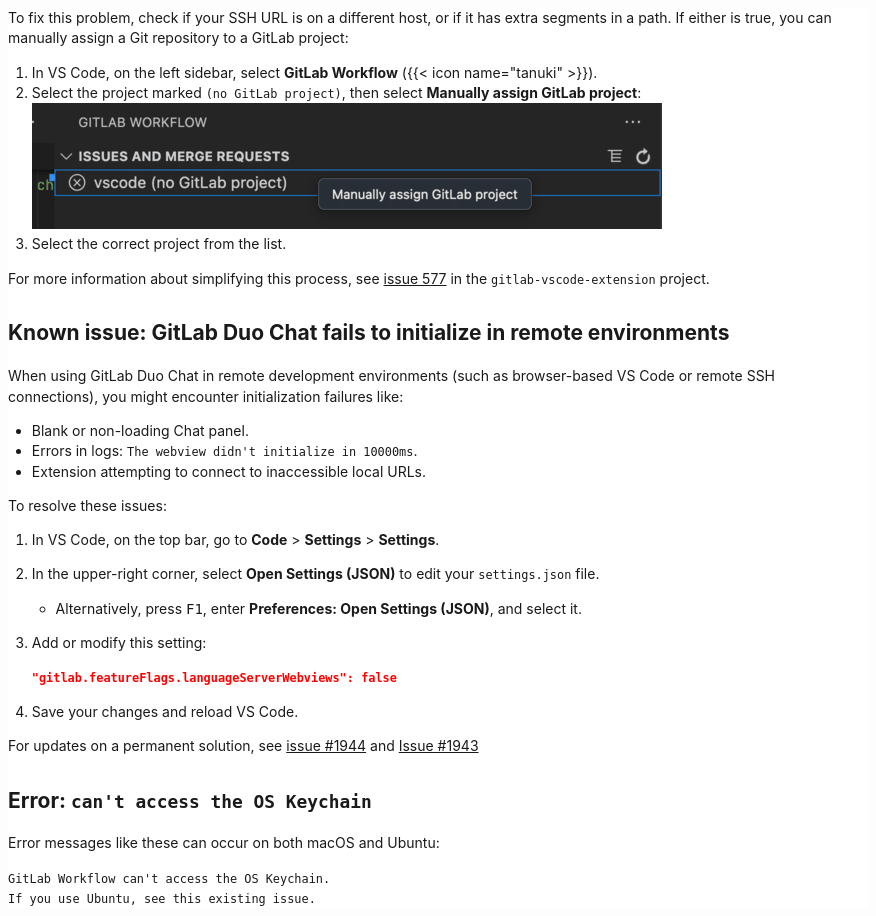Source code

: To fix this problem, check if your SSH URL is on a different host, or if it has extra segments in a path.
If either is true, you can manually assign a Git repository to a GitLab project:

1. In VS Code, on the left sidebar, select **GitLab Workflow** ({{< icon name="tanuki" >}}).
1. Select the project marked `(no GitLab project)`, then select **Manually assign GitLab project**:
   ![Assign GitLab project manually](img/manually_assign_v15_3.png)
1. Select the correct project from the list.

For more information about simplifying this process, see
[issue 577](https://gitlab.com/gitlab-org/gitlab-vscode-extension/-/issues/577)
in the `gitlab-vscode-extension` project.

## Known issue: GitLab Duo Chat fails to initialize in remote environments

When using GitLab Duo Chat in remote development environments (such as browser-based VS Code or remote
SSH connections), you might encounter initialization failures like:

- Blank or non-loading Chat panel.
- Errors in logs: `The webview didn't initialize in 10000ms`.
- Extension attempting to connect to inaccessible local URLs.

To resolve these issues:

1. In VS Code, on the top bar, go to **Code** > **Settings** > **Settings**.
1. In the upper-right corner, select **Open Settings (JSON)** to edit your `settings.json` file.
   - Alternatively, press <kbd>F1</kbd>, enter **Preferences: Open Settings (JSON)**, and select it.
1. Add or modify this setting:

   ```json
   "gitlab.featureFlags.languageServerWebviews": false
   ```

1. Save your changes and reload VS Code.

For updates on a permanent solution, see
[issue #1944](https://gitlab.com/gitlab-org/gitlab-vscode-extension/-/issues/1944) and
[Issue #1943](https://gitlab.com/gitlab-org/gitlab-vscode-extension/-/issues/1943)

## Error: `can't access the OS Keychain`

Error messages like these can occur on both macOS and Ubuntu:

```plaintext
GitLab Workflow can't access the OS Keychain.
If you use Ubuntu, see this existing issue.
```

Exercise aim: Repeat, word for word, the lines above between the line holding "When using GitLab" and the line holding "1. In VS Code, on the top", inclusive; omit everything else.

Answer for this exercise:
When using GitLab Duo Chat in remote development environments (such as browser-based VS Code or remote
SSH connections), you might encounter initialization failures like:

- Blank or non-loading Chat panel.
- Errors in logs: `The webview didn't initialize in 10000ms`.
- Extension attempting to connect to inaccessible local URLs.

To resolve these issues:

1. In VS Code, on the top bar, go to **Code** > **Settings** > **Settings**.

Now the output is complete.